Even on a well-conditioned, little-used network, a client machine that has a significantly faster CPU than its server may perform worse under the stress of spray than the same two machines with the client and server roles reversed. With increased CPU speed comes increased packet handling speed, so a faster machine can transmit packets quickly enough to outpace a slower server. If the disparity between client and server is great, then the client is forced to retransmit requests and the server is additionally burdened with the duplicate requests. Use spray to exercise combinations of client and server with varying packet sizes to identify cases in which a client may race ahead of its server. When a fast NFS client is teamed with a slower server, the NFS mount parameters require tuning as described in Section 18.1, "Slow server compensation".

Send various sized packets to an NFS server to see how it handles "large" and "small" NFS requests. Disk write operations are "large," usually filling several full-size IP packets. Other operations, such as getting the attributes of a file, fit into a packet of 150 bytes or less. Small packets are more easily handled by all hosts, since there is less data to move around, but NFS servers may be subject to bursts of large packets during intense periods of client write operations. If no explicit arguments are given, spray sends 1162 packets of 86 bytes. In most implementations of spray, if either a packet count or packet length are given, the other argument is chosen so that 100 kbytes of data are transferred between client and server. Try using spray with packet sizes of 1500 bytes to judge how well an NFS server or the network handle write requests.

Normally, no delay is inserted between packets sent by spray, although the -d option may be used to specify a delay in microseconds. Insert delays between the packets to simulate realistic packet arrival rates, under "normal" conditions. Client requests may be separated by several tens of microseconds, so including a delay between packets may give you a more accurate picture of packet handling rates.

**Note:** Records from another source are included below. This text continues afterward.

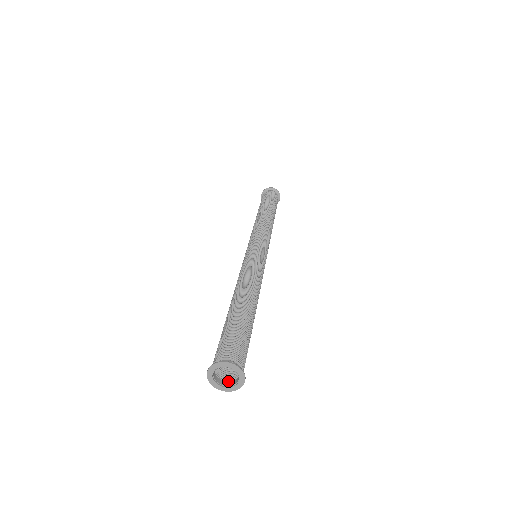
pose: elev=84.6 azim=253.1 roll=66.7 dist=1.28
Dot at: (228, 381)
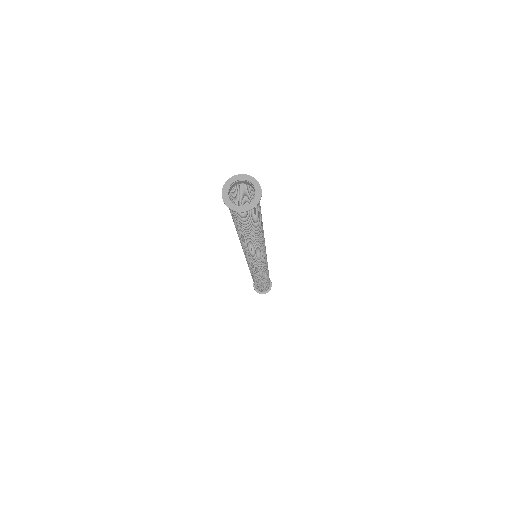
Dot at: (251, 205)
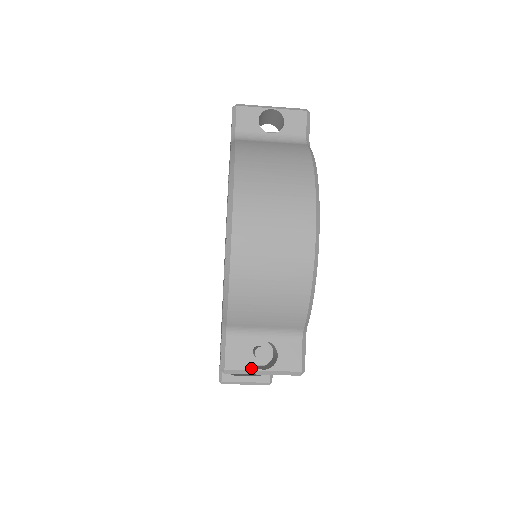
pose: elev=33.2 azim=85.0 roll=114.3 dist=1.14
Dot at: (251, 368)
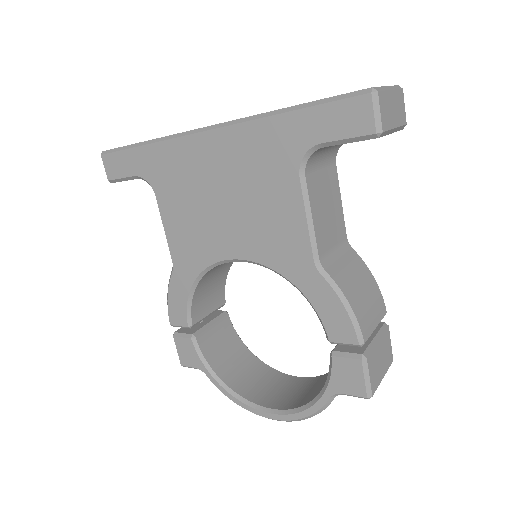
Dot at: occluded
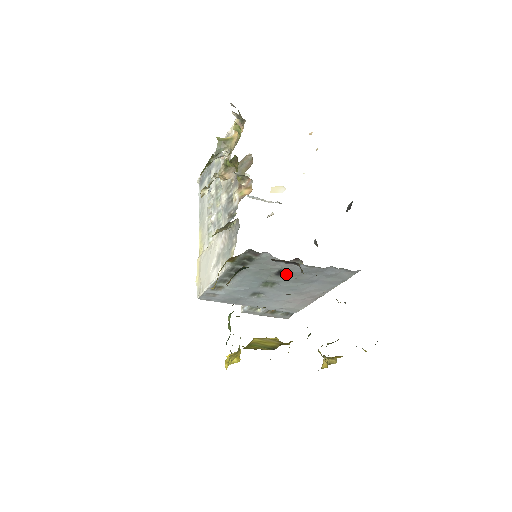
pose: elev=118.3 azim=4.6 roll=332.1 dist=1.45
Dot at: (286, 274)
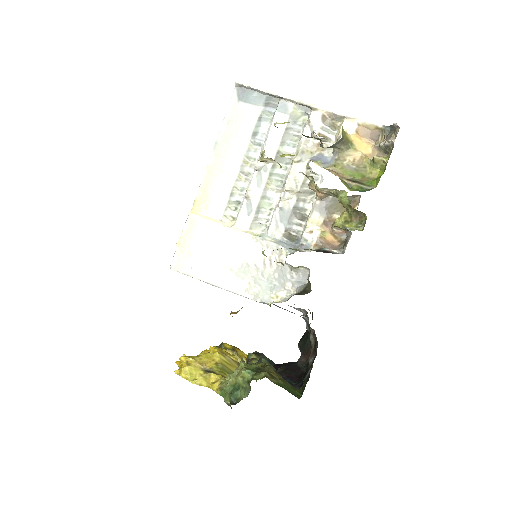
Dot at: occluded
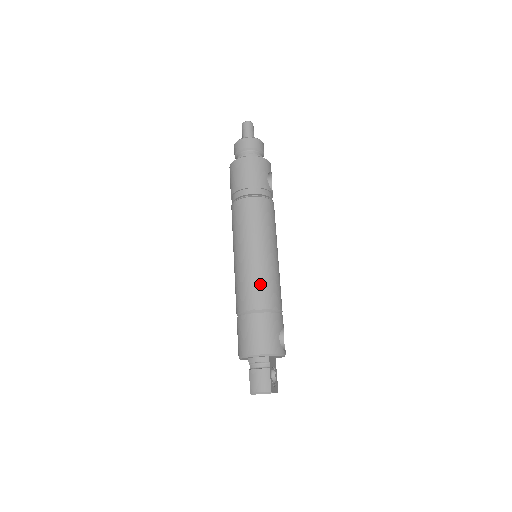
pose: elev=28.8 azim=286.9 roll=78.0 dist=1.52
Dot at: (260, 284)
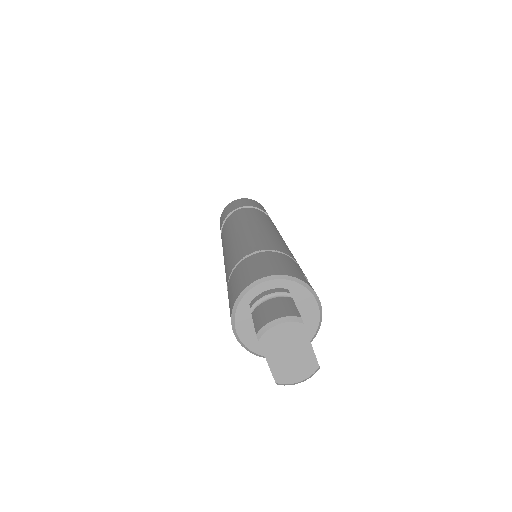
Dot at: (262, 238)
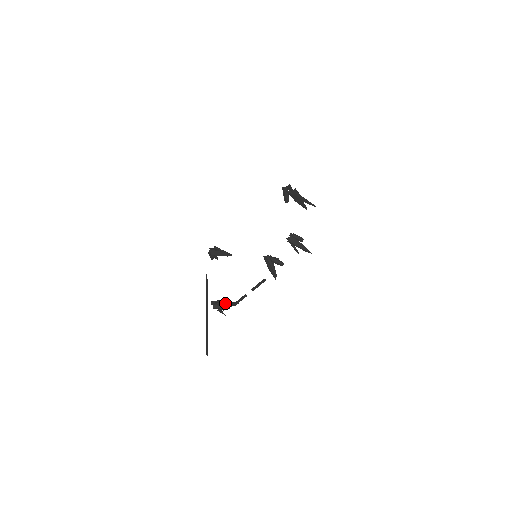
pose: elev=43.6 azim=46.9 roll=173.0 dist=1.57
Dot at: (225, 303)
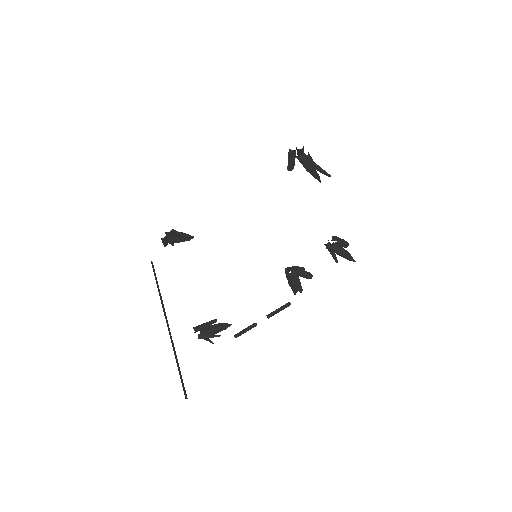
Dot at: (214, 328)
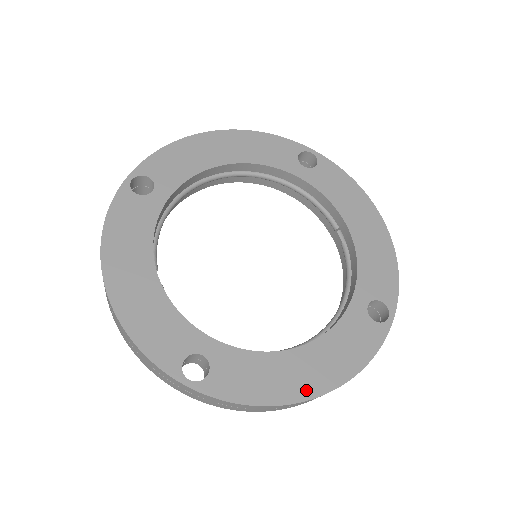
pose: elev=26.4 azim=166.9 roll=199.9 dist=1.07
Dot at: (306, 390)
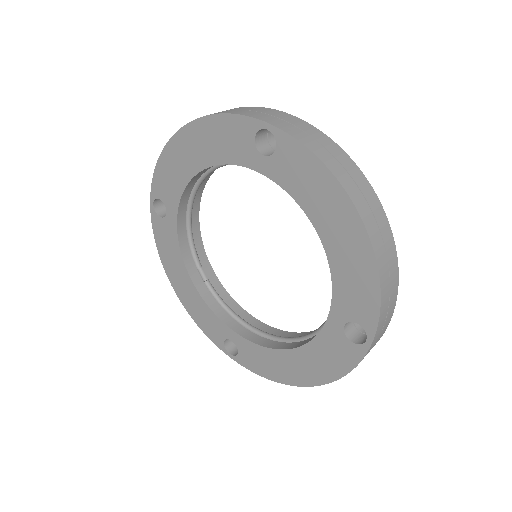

In Figure 13-1, baxter and arches are identical machines and acadia is a faster machine with a faster network interface. spray produces the following output:

Fast machine to slow machine: 
[acadia]% spray baxter -c 100 -l 1160 
sending 100 packets of length 1162 to baxter ... 
        39 packets (39.000%) dropped by baxter 
        520 packets/sec, 605037 bytes/sec 
 
Fast machine to slow machine, with delay: 
[acadia]% spray baxter -c 100 -l 1160 -d 1 
sending 100 packets of length 1162 to baxter ... 
        no packets dropped by baxter 
        99 packets/sec, 115680 bytes/sec 
 
Slow machine to fast machine: 
[baxter]% spray acadia -c 100 -l 1160 
sending 100 packets of length 1162 to acadia ... 
        no packets dropped by acadia 
        769 packets/sec, 893846 bytes/sec 
 
Slow machine to identical machine: 
[baxter]% spray arches -c 100 -l 1160 
sending 100 packets of length 1162 to arches ... 
        no packets dropped by arches 
        769 packets/sec, 893846 bytes/sec

Figure 13-1. Testing relative packet handling rates

When the fast machine sprays the slower one, a significant number of packets are dropped; but adding a one-microsecond delay between the packets allows the slow machine to keep pace and receive all incident packets. The slow machine to fast machine test produces the same packet handling rate as the slow machine showering an identical peer; if the slow machine sprays the fast one, the network bandwidth used is more than 30% greater than when the fast machine hammers the slow one. Note that you couldn't get NFS to insert delays like this, but performing the test with delays may indicate the location of a bottleneck. Knowing your constraints, you can change other configuration parameters, such as NFS client behavior, to avoid the bottleneck. We'll look at these tuning procedures more in Chapter 18, "Client-Side Performance Tuning".

The four tools discussed to this point -- ifconfig, arp, ping, and spray -- focus on the issues of packet addressing and routing. If they indicate a problem, all network services, such as telnet and rlogin, will be affected. We now move up through the network and transport layers in the network protocol stack, leaving the MAC and IP layers for the session and application layers.